Le calendrier des sessions de mars constitue un véritable abus pour les prisonniers et pour leurs familles
Aujourd'hui, nous avons pu voir comment le président du tribunal avait l'intention d'adapter au prochain calendrier électoral un procès d'une telle importance, lui imposant un rythme qui fera qu'avant le mois de mai, il n'y aura plus qu'à attendre le verdict. C'est ce que craignaient les défenses, inquiètes des conséquences sur les prisonniers. Et aujourd'hui, déjà, ils ont dû y faire face avec cette interminable journée d'interrogatoires : très tôt le matin la Guardia civil les transfère en fourgonnettes depuis les prisons de Soto del Real (pour les hommes) et d'Alcalá Meco (pour les femmes) et à huit heures précises ils arrivent dans les cachots de l'Audience nationale espagnole. Puis la police espagnole les conduit au Tribunal suprême. Les sessions commencent à dix heures. Dès le début, il a été proposé qu'elles prennent fin à dix-huit heures, de mardi à jeudi, afin que les avocats aient assez de temps pour s'entretenir avec leurs clients et préparer dans de bonnes conditions leur défense, mais également pour que les familles puissent bénéficier des deux parloirs mensuels, au moins le lundi. Mais aujourd'hui, déjà, cela ne s’est pas déroulé ainsi. 

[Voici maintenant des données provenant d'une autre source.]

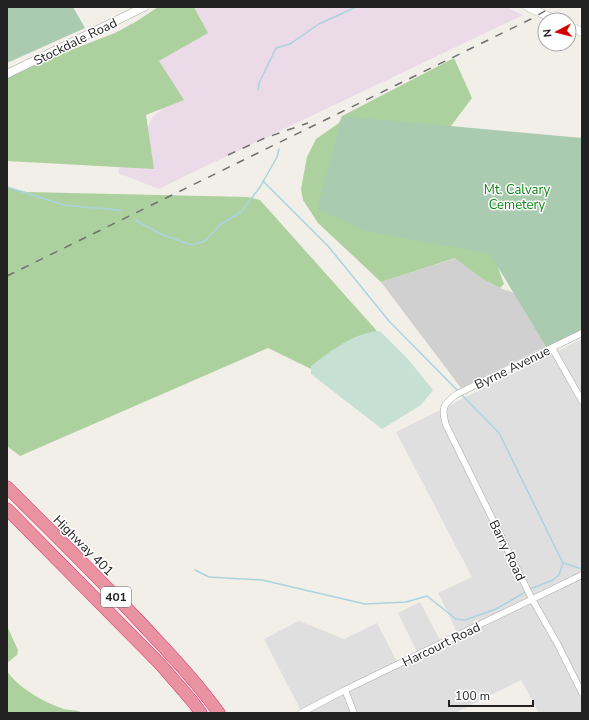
<svg xmlns="http://www.w3.org/2000/svg" width="589" height="720" font-family="'Nunito Sans',sans-serif">
<style>
.residential{fill:#e0dfdf}
.industrial{fill:#ebdbe8}
.religious{fill:#d0d0d0}
.forest{fill:#add19e}
.wetland{fill:#c6e0d4}
.cemetery{fill:#aacbaf}
.lines{fill:none;stroke-linecap:round;stroke-linejoin:round}
.stream{stroke:#aad3df;stroke-width:1.5}
.minor-casing{stroke:#a9a9a9;stroke-width:7}
.tertiary-casing{stroke:#a9a9a9;stroke-width:9}
.motorway-casing{stroke:#dc2a67;stroke-width:13}
.minor{stroke:#fff;stroke-width:6}
.tertiary{stroke:#fff;stroke-width:8}
.motorway{stroke:#e892a2;stroke-width:12}
.rail{stroke:#707070;stroke-width:1.5;stroke-dasharray:8 8;stroke-linecap:butt}
.labels{text-anchor:middle;stroke-width:3;stroke-linejoin:round;paint-order:stroke}
.shield{fill:#fff;stroke:#646464;stroke-width:1}
.shield-label{font-size:12px;font-weight:bold;fill:#222}
.street-label{font-size:13px;fill:#222;stroke:#fff}
.park-label{font-size:13px;fill:#0c8416;stroke:#fff}
</style>
<rect width="100%" height="100%" fill="#f2efe9"/>
<polygon class="residential" points="582,339 582,713 539,713 521,680 455,713 302,713 264,639 299,621 344,639 377,623 397,662 417,652 398,613 420,602 440,640 457,632 438,593 472,577 396,432"/>
<polygon class="industrial" points="194,7 506,7 523,15 185,176 159,189 118,173 131,135 148,126 152,118 171,101 159,61 208,33"/>
<polygon class="religious" points="456,258 481,278 500,288 514,293 546,346 461,388 381,282"/>
<g class="forest">
<polygon points="158,7 194,7 208,33 159,61 184,100 146,115 154,169 7,161 7,72 11,73 115,33 137,21"/>
<polygon points="454,58 472,98 451,126 435,191 495,259 504,284 500,288 481,278 455,258 381,282 318,223 303,200 301,189 307,157 316,139 339,123 342,116"/>
<polygon points="7,187 26,192 248,197 260,200 377,331 331,351 311,369 268,348 20,456 7,446"/>
<polygon points="7,626 18,650 17,655 7,663"/>
<path d="M7,671C17,687 44,702 61,708C68,711 76,709 83,713H7Z"/>
</g>
<path class="wetland" d="M379,331L383,334L408,359L433,390L421,405L382,429L311,374V366C331,351 353,333 379,331Z"/>
<g class="cemetery">
<polygon points="7,7 73,7 85,28 7,63"/>
<polygon points="342,116 582,138 582,333 548,350 490,254 364,231 317,209"/>
</g>
<g class="lines">
<g class="stream">
<polyline points="258,90 259,83 276,48 290,44 319,24 356,7"/>
<polyline points="263,181 328,246 389,321 458,391"/>
<polyline points="7,187 64,205 118,210 121,211"/>
<polyline points="135,220 163,235 192,245 205,241 221,224 241,212 260,187 277,157 279,149"/>
<polyline points="461,394 499,433 563,563 559,575 553,580 530,589"/>
<polyline points="563,563 582,569"/>
<polyline points="195,570 209,577 262,580 365,604 406,602 427,596 456,619 465,620 496,609 527,591"/>
</g>
<defs>
<g id="minor">
<path d="M582,333L457,394C443,404 441,408 446,425L532,599L557,643L582,693"/>
<polyline points="552,348 582,401"/>
<polyline points="345,690 354,713"/>
<polyline points="301,713 345,690 582,575"/>
</g>
<g id="tertiary">
<polyline points="528,7 556,20"/>
<polyline points="569,26 582,32"/>
<polyline points="7,74 144,7"/>
</g>
<g id="motorway">
<path d="M7,487C52,532 98,577 141,623C168,652 196,681 219,713"/>
<polyline points="7,509 161,665 193,702 201,713"/>
</g>
</defs>
<use href="#minor" class="minor-casing"/>
<use href="#tertiary" class="tertiary-casing"/>
<use href="#motorway" class="motorway-casing"/>
<use href="#minor" class="minor"/>
<use href="#tertiary" class="tertiary"/>
<use href="#motorway" class="motorway"/>
<g class="rail">
<polyline points="228,155 265,138 308,123"/>
<polyline points="7,276 531,19 552,7"/>
</g>
</g>
<g class="labels">
<rect class="shield" x="101" y="587" width="30" height="20" rx="3"/>
<g class="shield-label">
<text x="116" y="601">401</text>
</g>
<g class="street-label">
<text transform="translate(75 41) rotate(-26)" y="5">Stockdale Road</text>
<text transform="translate(512 367) rotate(-26)" y="5">Byrne Avenue</text>
<text transform="translate(84 545) rotate(45)" y="5">Highway 401</text>
<text transform="translate(508 550) rotate(64)" y="5">Barry Road</text>
<text transform="translate(441 644) rotate(-26)" y="5">Harcourt Road</text>
</g>
<g class="park-label">
<text x="517" y="194">Mt. Calvary<tspan x="517" dy="15">Cemetery</tspan></text>
</g>
</g>
<rect width="589" height="720" fill="none" stroke="#222222" stroke-width="16"/>
<g transform="translate(557 32) rotate(263)"><circle r="19" fill="#ffffff" stroke="#a7a7a7"/>
<path d="M0-3L7 15L0 10L-7 15Z" fill="#d40000"/>
<text y="-6" font-size="11" font-weight="bold" text-anchor="middle" fill="#222222">N</text>
</g>
<path d="M449 700v6h84v-6" fill="none" stroke="#222222" stroke-width="2"/>
<text x="455" y="700" font-size="12" fill="#222222" stroke="#ffffff" stroke-width="3" paint-order="stroke">100 m</text>
</svg>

La session s'est prolongée bien plus tard car le président Marchena prétendait accélérer le rythme et achever les interrogatoires de tous les accusés avant de commencer, mardi, les déclarations des témoins. Il s'est réservé la possibilité de faire siéger le tribunal lundi prochain pour clore les interrogatoires des accusés. Aujourd'hui, ils auront dîner très tard en arrivant à la prison, et demain probablement aussi. Marchena a déjà annoncé le calendrier des sessions du mois de mars : le tribunal siègera également les lundis des deux premières semaines, la troisième semaine seulement de mardi à jeudi et la dernière semaine de lundi à vendredi. Les familles, à travers l'Association catalane pour les droits civils, ont dénoncé publiquement ce calendrier abusif. 

Que se passera-t-il demain ?
Manuel Marchena souhaite achever demain les interrogatoires des accusés, ne pas siéger vendredi et initier la semaine prochaine les déclarations des témoins. Les prochains accusés interrogés seront, dans l’ordre, Santi Vila, Jordi Sànchez, Jordi Cuixart et Carme Forcadell.